» TRECHO FORNECIDO
**********

Na linha de produção de vidro isolante, o período de cura do selante é muito curto. Se o aquecedor não conseguir fornecer calor estável e uniforme rapidamente, isso resultará em ciclos lentos, risco de falha na adesão entre as camadas de vidro, e unidades defeituosas. Nós desenvolvemos um aquecedor especial para o selante, capaz de controlar esse processo de forma precisa, garantindo assim que a linha continue funcionando sem interrupções, e evitando que o consumo de energia aumente.
O segredo desse aquecedor está nas ondas infravermelhas de média frequência, ajustadas para atuar diretamente no selante. Elas permitem que o calor penetre rapidamente, aquecendo diretamente a área onde ocorre a adesão, sem desperdiçar energia com o próprio quadro do vidro ou com o ar ao redor. Nosso design utiliza tensões e dimensões padrão, e a disposição dos elementos elétricos garante um campo térmico uniforme, reduzindo assim os pontos quentes e as áreas frias – fatores que causam estresse térmico no vidro durante o processo de selagem. Os controles do aquecedor se integram perfeitamente aos equipamentos existentes, permitindo que os parâmetros de funcionamento sejam ajustados de maneira precisa, sem necessidade de deduções por parte do operador.

**********

» O QUE FAZER
Escreva a continuação do texto sobre o aquecedor de selante para vidro isolante, começando logo após a última frase.

Entradas de dados coletadas:
**********

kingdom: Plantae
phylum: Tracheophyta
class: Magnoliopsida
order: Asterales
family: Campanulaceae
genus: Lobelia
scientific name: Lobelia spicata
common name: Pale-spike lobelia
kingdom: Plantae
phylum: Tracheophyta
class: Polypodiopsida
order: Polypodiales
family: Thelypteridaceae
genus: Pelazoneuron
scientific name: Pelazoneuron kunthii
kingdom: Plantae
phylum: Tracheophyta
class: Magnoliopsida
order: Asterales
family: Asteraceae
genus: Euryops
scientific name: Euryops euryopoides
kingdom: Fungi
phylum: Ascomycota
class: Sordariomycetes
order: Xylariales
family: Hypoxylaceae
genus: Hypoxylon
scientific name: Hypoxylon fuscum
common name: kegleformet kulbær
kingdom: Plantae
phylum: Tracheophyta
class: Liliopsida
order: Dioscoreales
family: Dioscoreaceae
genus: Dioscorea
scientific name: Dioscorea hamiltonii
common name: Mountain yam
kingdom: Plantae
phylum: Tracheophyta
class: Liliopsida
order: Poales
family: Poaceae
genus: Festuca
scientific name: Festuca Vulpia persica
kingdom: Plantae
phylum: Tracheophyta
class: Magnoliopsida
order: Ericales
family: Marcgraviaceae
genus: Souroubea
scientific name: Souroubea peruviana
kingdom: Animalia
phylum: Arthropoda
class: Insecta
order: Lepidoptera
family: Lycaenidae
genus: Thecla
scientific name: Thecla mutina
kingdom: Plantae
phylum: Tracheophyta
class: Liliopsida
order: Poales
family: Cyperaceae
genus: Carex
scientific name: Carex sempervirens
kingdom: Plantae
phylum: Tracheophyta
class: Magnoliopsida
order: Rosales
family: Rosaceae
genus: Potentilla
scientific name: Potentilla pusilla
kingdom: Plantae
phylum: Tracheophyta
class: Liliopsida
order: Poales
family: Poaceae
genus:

**********

» SUA RESPOSTA
Esse aquecedor é eficaz justamente nos pontos mais importantes: velocidade de produção e custo. Aquecedores de alta potência consomem muita energia. Nosso design reduz as perdas energéticas, mantém a temperatura dentro de limites precisos e diminui o tempo de tratamento, sem superaquecer as bordas do vidro. Isso resulta em menos reprocessamentos, adesão mais estável e menor consumo de energia por unidade produzida. As unidades já operaram milhares de ciclos com pouquíssima variação no desempenho. Além disso, sua estrutura modular permite substituições rápidas, minimizando os tempos de parada.
A instalação é simples, mas o alinhamento é essencial. O aquecedor deve estar posicionado paralelamente ao caminho do selante, para que o campo térmico seja uniforme. Caso contrário, haverá cura desigual e deformação do vidro. Verifique a emissividade do vidro revestido – superfícies de baixa emissividade refletem as ondas infravermelhas, então talvez seja necessário ajustar os parâmetros de funcionamento. Espere um breve período de aquecimento antes que a cura seja completa. Também é importante controlar o fluxo de ar, para que a convecção não resfrie a área de adesão. Trate-o como uma ferramenta calibrada, e não apenas como uma fonte de calor.